The following chapters feature commonly known tales that have been retold in various versions across a range of literary works, such as Jack and the Beanstalk, The Three Little Pigs, and Little Red Riding Hood. Throughout the book, the tales cover a wide range of themes and characters, including kings, queens, witches, talking animals, and magical objects. The book contains a total of 58 illustrations, with 16 color plates and 42 black and white illustrations by Arthur Rackham, complementing the narratives by bringing to life the magical world of the tales.

==Reception==
English Fairy Tales has been translated into German, Japanese, Spanish, Chinese, Italian, and French. According to a review by The Bookman, "It would be difficult to find a more fascinating and artistically produced volume than the collection of English Fairy Tales retold by Mrs Flora Annie Steel [...]. It is a sumptuous feast and a gift that will be prized by all art-loving and imaginative children". English Fairy Tales has been published in numerous editions, including deluxe limited editions signed by Arthur Rackham. The inclusion of his illustrations was important for the book’s success and elevated its reception. In a review by The New York Tribune, Willis Fletcher Johnson wrote, "never shall we hope to see more perfect pictures of scenes in childhood's histories than these of Mr. Rackham's". Over a century after the publication, the Christmas editions continue to be sought after by collectors.

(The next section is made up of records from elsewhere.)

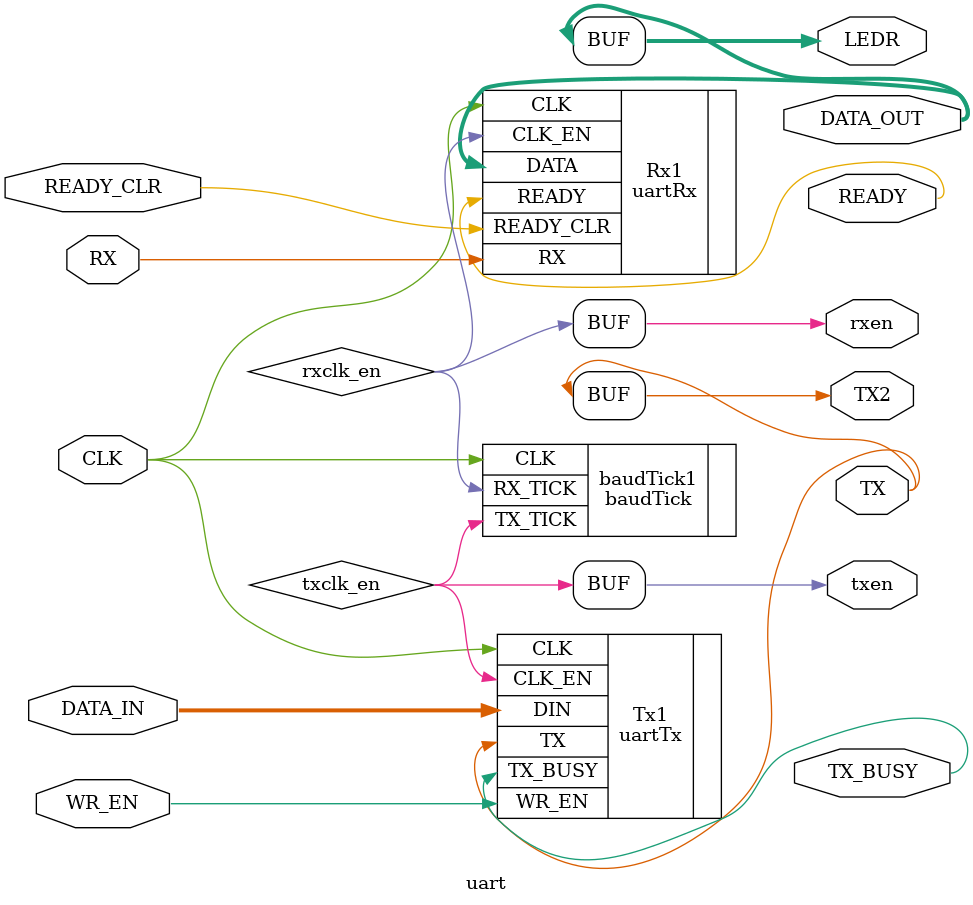
<source format=v>
module uart(DATA_IN, WR_EN, CLK, TX, TX_BUSY, RX, READY, READY_CLR, DATA_OUT, LEDR, TX2, rxen, txen);
	input  wire [7:0] DATA_IN;
	input  wire WR_EN;
	input  wire CLK;
	output wire TX;
	output wire TX_BUSY;
	input  wire RX;
	output wire READY;
	input  wire READY_CLR;
	output wire [7:0] DATA_OUT;
	output wire [7:0] LEDR;
	output wire TX2;
	output wire rxen;
	output wire txen;
	
	assign LEDR = DATA_OUT;
	assign TX2  = TX;
	wire txclk_en, rxclk_en;
	assign rxen = rxclk_en;
	assign txen = txclk_en;
	
	baudTick baudTick1(
		.CLK(CLK),
		.RX_TICK(rxclk_en),
		.TX_TICK(txclk_en)
	);
	
	uartTx Tx1(
		.DIN(DATA_IN), 
		.WR_EN(WR_EN), 
		.CLK(CLK), 
		.CLK_EN(txclk_en), 
		.TX(TX), 
		.TX_BUSY(TX_BUSY)
	);
	
	uartRx Rx1(
		.RX(RX), 
		.READY(READY), 
		.READY_CLR(READY_CLR), 
		.CLK(CLK), 
		.CLK_EN(rxclk_en), 
		.DATA(DATA_OUT)
	);	
endmodule 
</source>
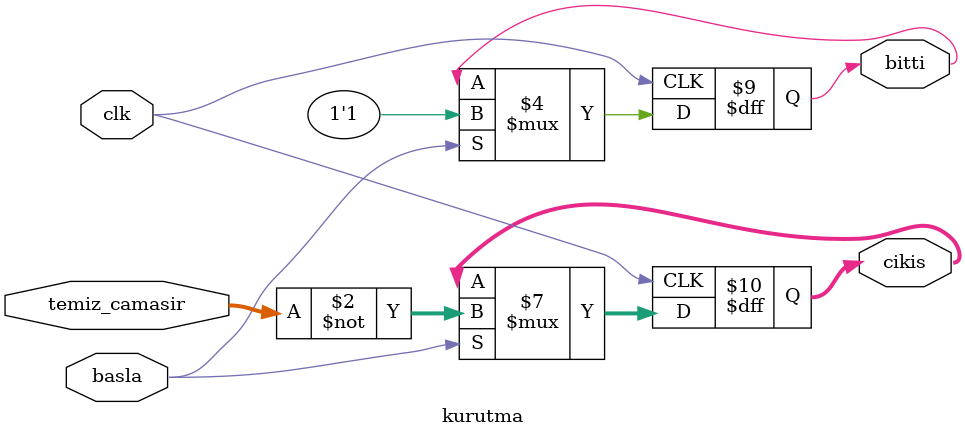
<source format=v>
module kurutma(
    input clk,
    input [15:0] temiz_camasir,
    input basla,
    output reg bitti,
    output reg [15:0] cikis
);

always @(posedge clk) begin
    if (basla) begin
        cikis = ~temiz_camasir;
        bitti = 1;
    end
end
endmodule
</source>
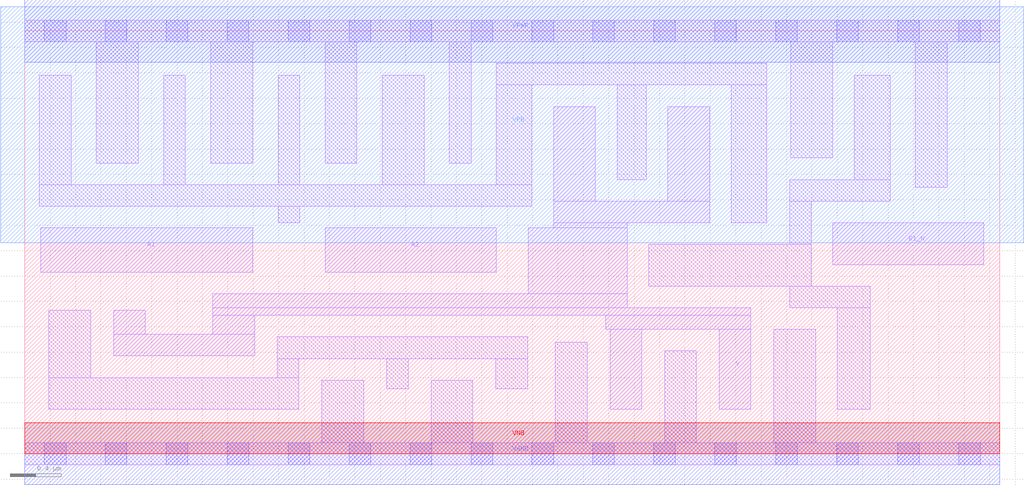
<source format=lef>
# Copyright 2020 The SkyWater PDK Authors
#
# Licensed under the Apache License, Version 2.0 (the "License");
# you may not use this file except in compliance with the License.
# You may obtain a copy of the License at
#
#     https://www.apache.org/licenses/LICENSE-2.0
#
# Unless required by applicable law or agreed to in writing, software
# distributed under the License is distributed on an "AS IS" BASIS,
# WITHOUT WARRANTIES OR CONDITIONS OF ANY KIND, either express or implied.
# See the License for the specific language governing permissions and
# limitations under the License.
#
# SPDX-License-Identifier: Apache-2.0

VERSION 5.7 ;
  NOWIREEXTENSIONATPIN ON ;
  DIVIDERCHAR "/" ;
  BUSBITCHARS "[]" ;
MACRO sky130_fd_sc_hs__a21boi_4
  CLASS CORE ;
  FOREIGN sky130_fd_sc_hs__a21boi_4 ;
  ORIGIN  0.000000  0.000000 ;
  SIZE  7.680000 BY  3.330000 ;
  SYMMETRY X Y ;
  SITE unit ;
  PIN A1
    ANTENNAGATEAREA  1.116000 ;
    DIRECTION INPUT ;
    USE SIGNAL ;
    PORT
      LAYER li1 ;
        RECT 0.125000 1.430000 1.795000 1.780000 ;
    END
  END A1
  PIN A2
    ANTENNAGATEAREA  1.116000 ;
    DIRECTION INPUT ;
    USE SIGNAL ;
    PORT
      LAYER li1 ;
        RECT 2.365000 1.430000 3.715000 1.780000 ;
    END
  END A2
  PIN B1_N
    ANTENNAGATEAREA  0.363000 ;
    DIRECTION INPUT ;
    USE SIGNAL ;
    PORT
      LAYER li1 ;
        RECT 6.365000 1.490000 7.555000 1.820000 ;
    END
  END B1_N
  PIN Y
    ANTENNADIFFAREA  1.500800 ;
    DIRECTION OUTPUT ;
    USE SIGNAL ;
    PORT
      LAYER li1 ;
        RECT 0.700000 0.770000 1.810000 0.940000 ;
        RECT 0.700000 0.940000 0.950000 1.130000 ;
        RECT 1.480000 0.940000 1.810000 1.090000 ;
        RECT 1.480000 1.090000 5.720000 1.150000 ;
        RECT 1.480000 1.150000 4.745000 1.260000 ;
        RECT 3.965000 1.260000 4.745000 1.780000 ;
        RECT 4.165000 1.780000 4.745000 1.820000 ;
        RECT 4.165000 1.820000 5.395000 1.990000 ;
        RECT 4.165000 1.990000 4.495000 2.735000 ;
        RECT 4.575000 0.980000 5.720000 1.090000 ;
        RECT 4.610000 0.350000 4.860000 0.980000 ;
        RECT 5.065000 1.990000 5.395000 2.735000 ;
        RECT 5.470000 0.350000 5.720000 0.980000 ;
    END
  END Y
  PIN VGND
    DIRECTION INOUT ;
    USE GROUND ;
    PORT
      LAYER met1 ;
        RECT 0.000000 -0.245000 7.680000 0.245000 ;
    END
  END VGND
  PIN VNB
    DIRECTION INOUT ;
    USE GROUND ;
    PORT
      LAYER pwell ;
        RECT 0.000000 0.000000 7.680000 0.245000 ;
    END
  END VNB
  PIN VPB
    DIRECTION INOUT ;
    USE POWER ;
    PORT
      LAYER nwell ;
        RECT -0.190000 1.660000 7.870000 3.520000 ;
    END
  END VPB
  PIN VPWR
    DIRECTION INOUT ;
    USE POWER ;
    PORT
      LAYER met1 ;
        RECT 0.000000 3.085000 7.680000 3.575000 ;
    END
  END VPWR
  OBS
    LAYER li1 ;
      RECT 0.000000 -0.085000 7.680000 0.085000 ;
      RECT 0.000000  3.245000 7.680000 3.415000 ;
      RECT 0.115000  1.950000 3.995000 2.120000 ;
      RECT 0.115000  2.120000 0.365000 2.980000 ;
      RECT 0.190000  0.350000 2.160000 0.600000 ;
      RECT 0.190000  0.600000 0.520000 1.130000 ;
      RECT 0.565000  2.290000 0.895000 3.245000 ;
      RECT 1.095000  2.120000 1.265000 2.980000 ;
      RECT 1.465000  2.290000 1.795000 3.245000 ;
      RECT 1.990000  0.600000 2.160000 0.750000 ;
      RECT 1.990000  0.750000 3.960000 0.920000 ;
      RECT 1.995000  1.820000 2.165000 1.950000 ;
      RECT 1.995000  2.120000 2.165000 2.980000 ;
      RECT 2.340000  0.085000 2.670000 0.580000 ;
      RECT 2.365000  2.290000 2.615000 3.245000 ;
      RECT 2.815000  2.120000 3.145000 2.980000 ;
      RECT 2.850000  0.510000 3.020000 0.750000 ;
      RECT 3.200000  0.085000 3.530000 0.580000 ;
      RECT 3.345000  2.290000 3.515000 3.245000 ;
      RECT 3.710000  0.510000 3.960000 0.750000 ;
      RECT 3.715000  2.120000 3.995000 2.905000 ;
      RECT 3.715000  2.905000 5.845000 3.075000 ;
      RECT 4.180000  0.085000 4.430000 0.880000 ;
      RECT 4.665000  2.160000 4.895000 2.905000 ;
      RECT 4.915000  1.320000 6.195000 1.650000 ;
      RECT 5.040000  0.085000 5.290000 0.810000 ;
      RECT 5.565000  1.820000 5.845000 2.905000 ;
      RECT 5.900000  0.085000 6.230000 0.980000 ;
      RECT 6.025000  1.150000 6.660000 1.320000 ;
      RECT 6.025000  1.650000 6.195000 1.990000 ;
      RECT 6.025000  1.990000 6.815000 2.160000 ;
      RECT 6.035000  2.330000 6.365000 3.245000 ;
      RECT 6.400000  0.350000 6.660000 1.150000 ;
      RECT 6.535000  2.160000 6.815000 2.980000 ;
      RECT 7.015000  2.100000 7.265000 3.245000 ;
    LAYER mcon ;
      RECT 0.155000 -0.085000 0.325000 0.085000 ;
      RECT 0.155000  3.245000 0.325000 3.415000 ;
      RECT 0.635000 -0.085000 0.805000 0.085000 ;
      RECT 0.635000  3.245000 0.805000 3.415000 ;
      RECT 1.115000 -0.085000 1.285000 0.085000 ;
      RECT 1.115000  3.245000 1.285000 3.415000 ;
      RECT 1.595000 -0.085000 1.765000 0.085000 ;
      RECT 1.595000  3.245000 1.765000 3.415000 ;
      RECT 2.075000 -0.085000 2.245000 0.085000 ;
      RECT 2.075000  3.245000 2.245000 3.415000 ;
      RECT 2.555000 -0.085000 2.725000 0.085000 ;
      RECT 2.555000  3.245000 2.725000 3.415000 ;
      RECT 3.035000 -0.085000 3.205000 0.085000 ;
      RECT 3.035000  3.245000 3.205000 3.415000 ;
      RECT 3.515000 -0.085000 3.685000 0.085000 ;
      RECT 3.515000  3.245000 3.685000 3.415000 ;
      RECT 3.995000 -0.085000 4.165000 0.085000 ;
      RECT 3.995000  3.245000 4.165000 3.415000 ;
      RECT 4.475000 -0.085000 4.645000 0.085000 ;
      RECT 4.475000  3.245000 4.645000 3.415000 ;
      RECT 4.955000 -0.085000 5.125000 0.085000 ;
      RECT 4.955000  3.245000 5.125000 3.415000 ;
      RECT 5.435000 -0.085000 5.605000 0.085000 ;
      RECT 5.435000  3.245000 5.605000 3.415000 ;
      RECT 5.915000 -0.085000 6.085000 0.085000 ;
      RECT 5.915000  3.245000 6.085000 3.415000 ;
      RECT 6.395000 -0.085000 6.565000 0.085000 ;
      RECT 6.395000  3.245000 6.565000 3.415000 ;
      RECT 6.875000 -0.085000 7.045000 0.085000 ;
      RECT 6.875000  3.245000 7.045000 3.415000 ;
      RECT 7.355000 -0.085000 7.525000 0.085000 ;
      RECT 7.355000  3.245000 7.525000 3.415000 ;
  END
END sky130_fd_sc_hs__a21boi_4
END LIBRARY

</source>
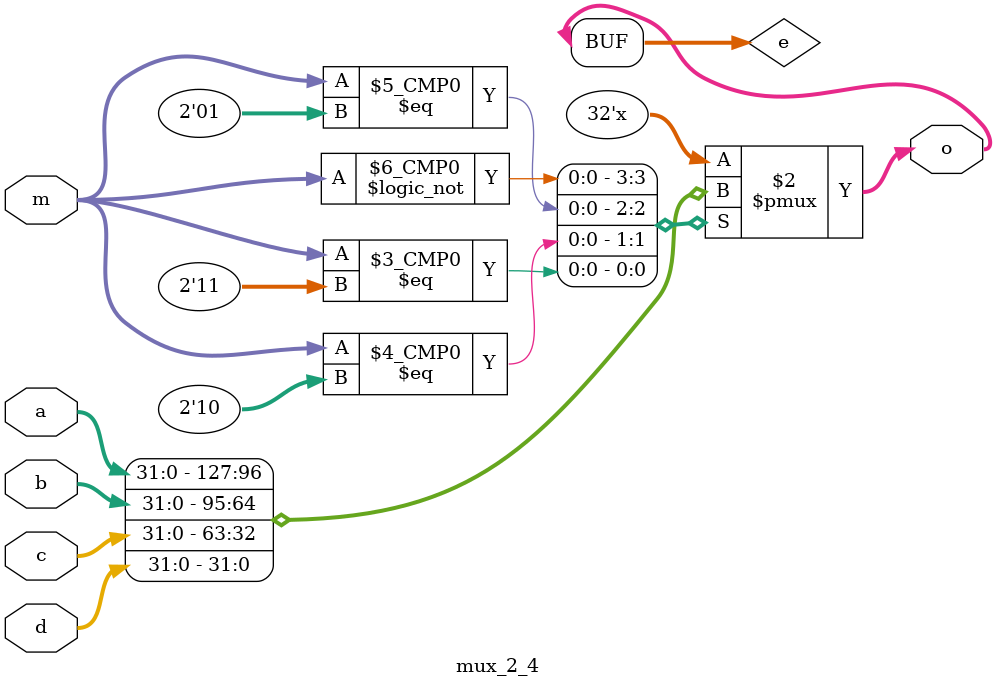
<source format=v>
`timescale 1ns / 1ps


module mux_2_4(
input [31:0] a,
input [31:0] b,
input [31:0] c,
input [31:0] d,
input [1:0] m,
output [31:0] o
);
reg [31:0] e;
always @(m or a or b or c or d)
begin
  case (m)//2-4Â·Ñ¡ÔñÆ÷
    2'b00:e<=a;
    2'b01:e<=b;
    2'b10:e<=c;
    2'b11:e<=d;
  endcase
end
assign o=e;
endmodule

</source>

The high demand for fairy tale books was further facilitated by the emergence of many new publishing houses during the late 19th and early 20th centuries. Then the onset of World War I brought about inflation, leading to resource rationing and a shortage of paper, consequently leading to a reduced book production. The aftermath of the war, later coupled with the Great Depression, further exacerbated the situation, causing a decline in demand for both fairy tales and books in general. A few years later, fairy tales quickly gained popularity again. In 1937, Walt Disney, being aware of the public's desire for an escape from the turmoil of a war-torn and economically strained world, introduced an era of fairy tale movies. Later, in the aftermath of World War II, fairy tales became available in paperback format. Parents invested in these stories to both amuse their children and teach valuable lessons of hope, kindness, and good over evil. Fairy tales experienced widespread recognition for their dual role as both educational tools and sources of entertainment. Since the publication of English Fairy Tales by Steel in 1918, the topic of fairy tales has evolved and adapted to changing cultural and literary contexts. Over time, the fascination with fairy tales and folklore has endured, and subsequent generations have continued to find value in these traditional narratives. The perspectives on folklore, gender roles, and cultural representation have shifted, leading to numerous retellings and adaptations of the stories.

In total, Steel published about 30 books, some of which were translated into other languages. In the years after the publication of English Fairy Tales, she published more tale collections, fiction, as well as her autobiography. Examples of these works include: A Tale of Indian Heroes (1923), The Law of the Threshold (1924), The Curse of Eve (1929), and The Garden of Fidelity: Being the Autobiography of Flora Annie Steel 1847-1929. Rackham illustrated other fairy tale books, including The Allies' Fairy Book (1916), Cinderella (1919), The Sleeping Beauty (1920), Irish Fairy Tales (1920), and his fairy book, The Arthur Rackham Fairy Book (1933). He also illustrated operas by Wagner and plays by Shakespeare. By 1936, exhibitions showcasing Rackham’s work were held all over the world.